▶ **REQUIRED WORK**:
Say how many lines in the entries contain "KiCad", giving only the number.

[Records from a collection]
────

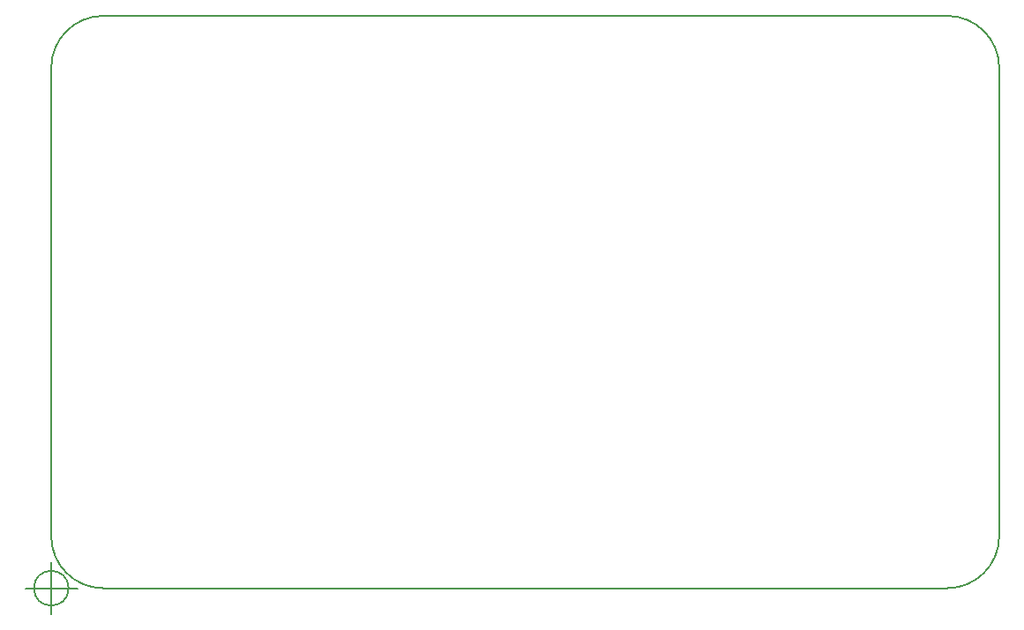
<source format=gbr>
G04 #@! TF.GenerationSoftware,KiCad,Pcbnew,(5.0.2)-1*
G04 #@! TF.CreationDate,2019-04-07T10:51:16+09:00*
G04 #@! TF.ProjectId,mitcard,6d697463-6172-4642-9e6b-696361645f70,rev?*
G04 #@! TF.SameCoordinates,Original*
G04 #@! TF.FileFunction,Profile,NP*
%FSLAX46Y46*%
G04 Gerber Fmt 4.6, Leading zero omitted, Abs format (unit mm)*
G04 Created by KiCad (PCBNEW (5.0.2)-1) date 2019/04/07 10:51:16*
%MOMM*%
%LPD*%
G01*
G04 APERTURE LIST*
%ADD10C,0.150000*%
G04 APERTURE END LIST*
D10*
X51666666Y-105000000D02*
G75*
G03X51666666Y-105000000I-1666666J0D01*
G01*
X47500000Y-105000000D02*
X52500000Y-105000000D01*
X50000000Y-102500000D02*
X50000000Y-107500000D01*
X136000000Y-50000000D02*
X55000000Y-50000000D01*
X141000000Y-100000000D02*
X141000000Y-55000000D01*
X55000000Y-105000000D02*
X136000000Y-105000000D01*
X50000000Y-55000000D02*
X50000000Y-100000000D01*
X136000000Y-50000000D02*
G75*
G02X141000000Y-55000000I0J-5000000D01*
G01*
X141000000Y-100000000D02*
G75*
G02X136000000Y-105000000I-5000000J0D01*
G01*
X55000000Y-105000000D02*
G75*
G02X50000000Y-100000000I0J5000000D01*
G01*
X50000000Y-55000000D02*
G75*
G02X55000000Y-50000000I5000000J0D01*
G01*
M02*

</source>
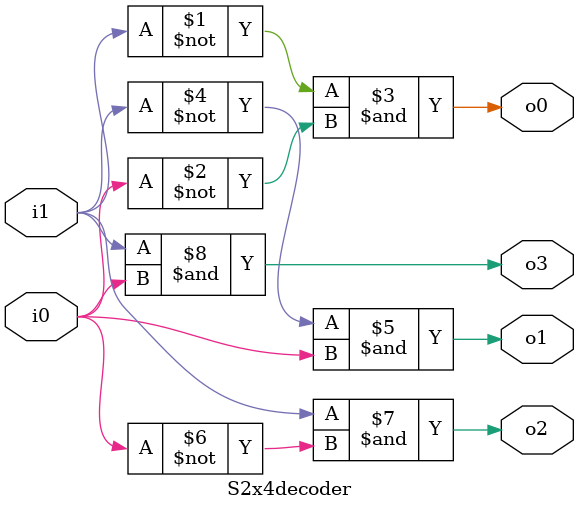
<source format=v>
`timescale 1ns / 1ps
module S2x4decoder(o0,o1,o2,o3,i0,i1
    );
input i0,i1;
output o0,o1,o2,o3;
wire o0,o1,o2,o3;
and (o0,~i1,~i0);
and (o1,~i1,i0);
and (o2,i1,~i0);
and (o3,i1,i0);
endmodule

</source>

────

▶ **SOLUTION**:
2